■ Source text ■
□ □ □ □ □

Princeton University Library Catalog
- Kim, Samuel Heeju [Browse]
- Senior thesis
- Muir, Thomas W. [Browse]
- Princeton University. Department of Chemistry [Browse]
- Class year:
- 84 pages
- Summary note:
- Histone post-translational modifications (PTMs) are chemical modifications that
function as a combinatorial code to carefully orchestrate gene expression in eukaryotic organisms. This code leads to cellular function through mostly direct interactions with PTM reading, writing, and erasing enzymes beginning at the level of a single nucleosome. Aberrations in the code or the regulatory mechanisms are implicated in numerous human diseases, including oncogenesis. However, the causal role of these histone PTMs on in vivo recruitment of PTM effectors and crosstalk with other PTMs are difficult to tease apart with traditional biological tools that use only genetically accessible constructs. Advancements in synthetic peptide chemistry has allowed for atomic scale control of in vitro studies by directly characterizing the interactions between synthesized histone PTMs and relevant effectors in a simplified setting. In order to bridge the precise
combinatorial control of synthetic chemistry to biologically appropriate sites and
resolution, we have developed an approach that utilizes protein trans-splicing (PTS) to
covalently join synthetic cargoes with Cas9, an expressed programmable gene-targeting
platform. As a proof of concept, an exogenously prepared transcription-activating domain(VP64) was delivered and ligated in vivo on to Cas9 to directly increase transcription activation. Furthermore, this method was applied to study the direct effects of histone H3
polyacetylation on transcription on a specific gene locus. H3 polyacetylation has been correlated with actively transcribed genes but no causal relationship has been established.
This method presents a general paradigm for localization of synthetic entities to specific genomic loci in mammalian cells for inquires in epigenetics and otherwise.

□ □ □ □ □

[Saved entries]
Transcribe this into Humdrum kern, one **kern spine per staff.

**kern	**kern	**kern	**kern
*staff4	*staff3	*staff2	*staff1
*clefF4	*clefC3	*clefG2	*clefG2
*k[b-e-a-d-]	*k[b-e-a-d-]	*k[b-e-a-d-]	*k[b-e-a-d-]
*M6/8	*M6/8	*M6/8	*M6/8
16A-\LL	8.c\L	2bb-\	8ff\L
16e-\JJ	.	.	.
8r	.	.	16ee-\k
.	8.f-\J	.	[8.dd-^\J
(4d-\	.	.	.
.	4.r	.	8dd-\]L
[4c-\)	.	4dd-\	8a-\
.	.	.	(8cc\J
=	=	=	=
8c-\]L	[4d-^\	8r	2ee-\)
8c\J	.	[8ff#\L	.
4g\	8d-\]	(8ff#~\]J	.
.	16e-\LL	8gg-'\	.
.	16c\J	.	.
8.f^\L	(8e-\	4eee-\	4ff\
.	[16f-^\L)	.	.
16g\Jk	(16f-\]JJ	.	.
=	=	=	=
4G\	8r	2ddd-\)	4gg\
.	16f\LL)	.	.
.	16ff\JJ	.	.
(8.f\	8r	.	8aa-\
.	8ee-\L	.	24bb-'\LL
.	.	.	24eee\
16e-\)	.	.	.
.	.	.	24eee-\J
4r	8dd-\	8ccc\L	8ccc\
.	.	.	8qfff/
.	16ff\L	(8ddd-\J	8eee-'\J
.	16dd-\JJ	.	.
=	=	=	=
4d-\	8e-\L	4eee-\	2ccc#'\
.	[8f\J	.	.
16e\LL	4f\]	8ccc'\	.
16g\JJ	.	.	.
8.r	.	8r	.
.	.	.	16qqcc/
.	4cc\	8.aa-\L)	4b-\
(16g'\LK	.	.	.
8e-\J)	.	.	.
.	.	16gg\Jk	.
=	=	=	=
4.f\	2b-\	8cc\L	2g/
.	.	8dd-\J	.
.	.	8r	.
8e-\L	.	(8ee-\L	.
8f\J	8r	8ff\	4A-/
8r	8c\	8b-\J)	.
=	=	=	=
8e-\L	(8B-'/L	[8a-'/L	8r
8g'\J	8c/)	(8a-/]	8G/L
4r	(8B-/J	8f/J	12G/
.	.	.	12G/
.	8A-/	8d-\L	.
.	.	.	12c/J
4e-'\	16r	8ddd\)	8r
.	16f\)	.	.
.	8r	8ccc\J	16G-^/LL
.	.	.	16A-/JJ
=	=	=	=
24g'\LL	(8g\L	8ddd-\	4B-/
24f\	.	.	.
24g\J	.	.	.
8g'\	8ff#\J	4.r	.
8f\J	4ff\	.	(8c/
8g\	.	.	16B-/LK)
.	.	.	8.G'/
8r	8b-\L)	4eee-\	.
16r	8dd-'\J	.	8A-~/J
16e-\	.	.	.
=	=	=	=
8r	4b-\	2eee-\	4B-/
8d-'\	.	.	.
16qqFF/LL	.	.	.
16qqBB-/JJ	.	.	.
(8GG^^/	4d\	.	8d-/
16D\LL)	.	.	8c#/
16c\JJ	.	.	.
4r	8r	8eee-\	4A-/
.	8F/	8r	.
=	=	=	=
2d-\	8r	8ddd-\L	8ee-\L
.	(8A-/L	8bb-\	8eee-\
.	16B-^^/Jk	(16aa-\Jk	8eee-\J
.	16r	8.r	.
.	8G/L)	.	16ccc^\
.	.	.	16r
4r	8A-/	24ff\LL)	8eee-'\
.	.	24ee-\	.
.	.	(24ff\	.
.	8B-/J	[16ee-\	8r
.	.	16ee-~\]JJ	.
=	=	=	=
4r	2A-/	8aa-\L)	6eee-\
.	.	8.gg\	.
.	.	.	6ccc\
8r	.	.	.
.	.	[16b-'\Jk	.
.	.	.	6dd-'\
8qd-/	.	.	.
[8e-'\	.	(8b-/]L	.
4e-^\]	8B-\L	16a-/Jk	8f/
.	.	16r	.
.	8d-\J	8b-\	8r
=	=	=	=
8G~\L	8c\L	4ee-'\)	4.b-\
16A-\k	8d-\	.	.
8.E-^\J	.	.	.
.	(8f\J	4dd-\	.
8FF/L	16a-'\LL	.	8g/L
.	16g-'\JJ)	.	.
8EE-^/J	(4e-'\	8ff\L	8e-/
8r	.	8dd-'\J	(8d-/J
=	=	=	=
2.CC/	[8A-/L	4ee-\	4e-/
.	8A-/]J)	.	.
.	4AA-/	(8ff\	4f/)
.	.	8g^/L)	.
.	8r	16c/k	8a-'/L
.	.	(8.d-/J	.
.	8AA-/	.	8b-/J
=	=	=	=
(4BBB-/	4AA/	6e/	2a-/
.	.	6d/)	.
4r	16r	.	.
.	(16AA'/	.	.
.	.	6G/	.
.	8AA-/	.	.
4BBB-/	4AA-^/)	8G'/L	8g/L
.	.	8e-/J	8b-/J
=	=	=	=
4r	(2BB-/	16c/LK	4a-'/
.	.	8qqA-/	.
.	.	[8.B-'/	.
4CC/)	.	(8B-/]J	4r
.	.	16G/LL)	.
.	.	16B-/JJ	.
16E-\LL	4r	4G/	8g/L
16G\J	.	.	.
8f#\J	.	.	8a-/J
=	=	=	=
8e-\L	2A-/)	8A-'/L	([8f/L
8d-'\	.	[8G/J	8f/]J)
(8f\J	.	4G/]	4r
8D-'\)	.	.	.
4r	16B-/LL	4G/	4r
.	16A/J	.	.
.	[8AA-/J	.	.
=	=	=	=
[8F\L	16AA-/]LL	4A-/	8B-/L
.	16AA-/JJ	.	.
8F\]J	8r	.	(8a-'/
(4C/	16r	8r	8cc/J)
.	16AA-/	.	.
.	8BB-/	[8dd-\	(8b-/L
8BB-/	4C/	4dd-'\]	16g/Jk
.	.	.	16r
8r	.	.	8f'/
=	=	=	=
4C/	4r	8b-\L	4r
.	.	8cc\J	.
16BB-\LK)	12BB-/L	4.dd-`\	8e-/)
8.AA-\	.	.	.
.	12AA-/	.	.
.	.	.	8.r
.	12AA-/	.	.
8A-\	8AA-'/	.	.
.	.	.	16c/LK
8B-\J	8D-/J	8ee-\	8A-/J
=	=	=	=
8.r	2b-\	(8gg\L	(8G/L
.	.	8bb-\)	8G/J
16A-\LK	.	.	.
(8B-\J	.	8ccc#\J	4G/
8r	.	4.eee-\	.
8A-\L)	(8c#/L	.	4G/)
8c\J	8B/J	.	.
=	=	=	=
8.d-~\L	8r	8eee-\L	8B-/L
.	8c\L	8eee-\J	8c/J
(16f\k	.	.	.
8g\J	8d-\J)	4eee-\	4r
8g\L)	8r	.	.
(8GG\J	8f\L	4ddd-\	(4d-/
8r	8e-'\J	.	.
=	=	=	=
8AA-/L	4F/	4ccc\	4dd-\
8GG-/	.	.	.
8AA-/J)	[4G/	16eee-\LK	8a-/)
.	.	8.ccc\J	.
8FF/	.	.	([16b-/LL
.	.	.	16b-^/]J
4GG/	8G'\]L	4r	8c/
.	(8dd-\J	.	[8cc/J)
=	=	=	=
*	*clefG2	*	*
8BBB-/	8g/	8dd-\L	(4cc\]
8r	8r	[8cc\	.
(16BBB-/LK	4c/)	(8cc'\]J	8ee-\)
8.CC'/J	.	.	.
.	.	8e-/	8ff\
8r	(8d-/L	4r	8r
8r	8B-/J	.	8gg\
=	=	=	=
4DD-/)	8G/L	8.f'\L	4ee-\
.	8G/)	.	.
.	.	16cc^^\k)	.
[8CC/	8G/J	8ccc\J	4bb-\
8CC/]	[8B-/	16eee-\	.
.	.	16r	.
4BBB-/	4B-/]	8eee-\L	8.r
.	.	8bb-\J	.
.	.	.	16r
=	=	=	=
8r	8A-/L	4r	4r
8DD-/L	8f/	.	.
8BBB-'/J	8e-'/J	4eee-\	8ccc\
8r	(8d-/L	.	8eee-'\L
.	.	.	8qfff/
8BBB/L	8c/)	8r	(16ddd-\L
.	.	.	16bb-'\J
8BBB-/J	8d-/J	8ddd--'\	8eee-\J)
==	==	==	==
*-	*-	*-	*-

□ □ □ □ □

Answer these questions using the catalog page, numbering each answer to match its question.
1. How many pages long is the senior thesis?
2. With what expressed programmable gene-targeting platform does the approach covalently join synthetic cargoes?
3. Which exogenously prepared transcription-activating domain was delivered as a proof of concept?

1. 84 pages
2. Cas9
3. VP64